ECLI:NL:RBZWB:2022:996
Rechtbank Zeeland-West-Brabant
- Eerste aanleg - enkelvoudig
- Rechtspraak.nl
Niet-ontvankelijkheid van beroep inzake waardering onroerende zaken
Op 28 februari 2022 heeft de Rechtbank Zeeland-West-Brabant uitspraak gedaan in een zaak betreffende de niet-ontvankelijkheid van een beroep dat was ingediend door een belanghebbende tegen de vastgestelde waarde van een onroerend goed, zoals bepaald in de Wet waardering onroerende zaken. De belanghebbende had een beroepschrift ingediend, maar was niet in staat om het verschuldigde griffierecht van € 360 tijdig te betalen. De griffier had de belanghebbende op 12 december 2021 schriftelijk geïnformeerd over de verschuldigdheid van het griffierecht en gewaarschuwd dat niet-ontvankelijkheid kon volgen indien het griffierecht niet binnen vier weken na dagtekening van de brief was overgemaakt.

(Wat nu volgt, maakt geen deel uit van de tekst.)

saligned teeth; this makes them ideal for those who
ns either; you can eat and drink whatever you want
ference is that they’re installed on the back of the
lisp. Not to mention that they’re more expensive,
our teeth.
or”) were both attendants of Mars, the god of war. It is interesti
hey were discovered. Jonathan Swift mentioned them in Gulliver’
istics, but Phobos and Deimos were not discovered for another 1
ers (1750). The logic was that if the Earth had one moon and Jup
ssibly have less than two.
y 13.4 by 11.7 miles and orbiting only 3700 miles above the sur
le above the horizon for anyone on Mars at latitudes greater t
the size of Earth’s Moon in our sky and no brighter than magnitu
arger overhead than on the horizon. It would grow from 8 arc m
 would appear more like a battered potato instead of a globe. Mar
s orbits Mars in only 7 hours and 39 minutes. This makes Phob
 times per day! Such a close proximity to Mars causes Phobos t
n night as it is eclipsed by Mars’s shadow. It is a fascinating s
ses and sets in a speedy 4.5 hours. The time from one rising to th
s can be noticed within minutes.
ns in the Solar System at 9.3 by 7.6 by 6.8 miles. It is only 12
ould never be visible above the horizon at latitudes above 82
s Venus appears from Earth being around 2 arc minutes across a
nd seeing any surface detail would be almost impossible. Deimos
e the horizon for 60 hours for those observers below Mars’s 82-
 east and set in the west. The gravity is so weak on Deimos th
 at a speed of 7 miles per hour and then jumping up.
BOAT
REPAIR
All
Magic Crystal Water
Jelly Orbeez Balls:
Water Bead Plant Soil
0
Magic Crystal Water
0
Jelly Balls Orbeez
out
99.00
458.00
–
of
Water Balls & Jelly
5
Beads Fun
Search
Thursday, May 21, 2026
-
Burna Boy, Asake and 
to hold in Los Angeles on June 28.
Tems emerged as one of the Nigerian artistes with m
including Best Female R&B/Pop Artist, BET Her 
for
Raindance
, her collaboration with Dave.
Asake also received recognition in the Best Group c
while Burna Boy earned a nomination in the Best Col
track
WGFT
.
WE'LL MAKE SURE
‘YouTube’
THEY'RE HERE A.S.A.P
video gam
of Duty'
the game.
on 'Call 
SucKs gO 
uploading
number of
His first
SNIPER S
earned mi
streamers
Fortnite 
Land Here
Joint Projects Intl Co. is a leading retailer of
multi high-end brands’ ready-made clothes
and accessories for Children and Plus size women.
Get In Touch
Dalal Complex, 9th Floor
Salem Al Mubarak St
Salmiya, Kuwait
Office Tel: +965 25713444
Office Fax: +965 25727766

De rechtbank heeft vastgesteld dat het griffierecht niet was ontvangen, ondanks dat de brief volgens Track&Trace was afgeleverd op het door de belanghebbende opgegeven adres. Hierdoor was het beroep kennelijk niet-ontvankelijk op grond van artikel 8:41, zesde lid, van de Algemene wet bestuursrecht (Awb). De rechtbank heeft geen aanleiding gezien voor een proceskostenveroordeling en heeft het beroep derhalve niet-ontvankelijk verklaard. De uitspraak is openbaar gemaakt via geanonimiseerde publicatie op de website van de rechtspraak.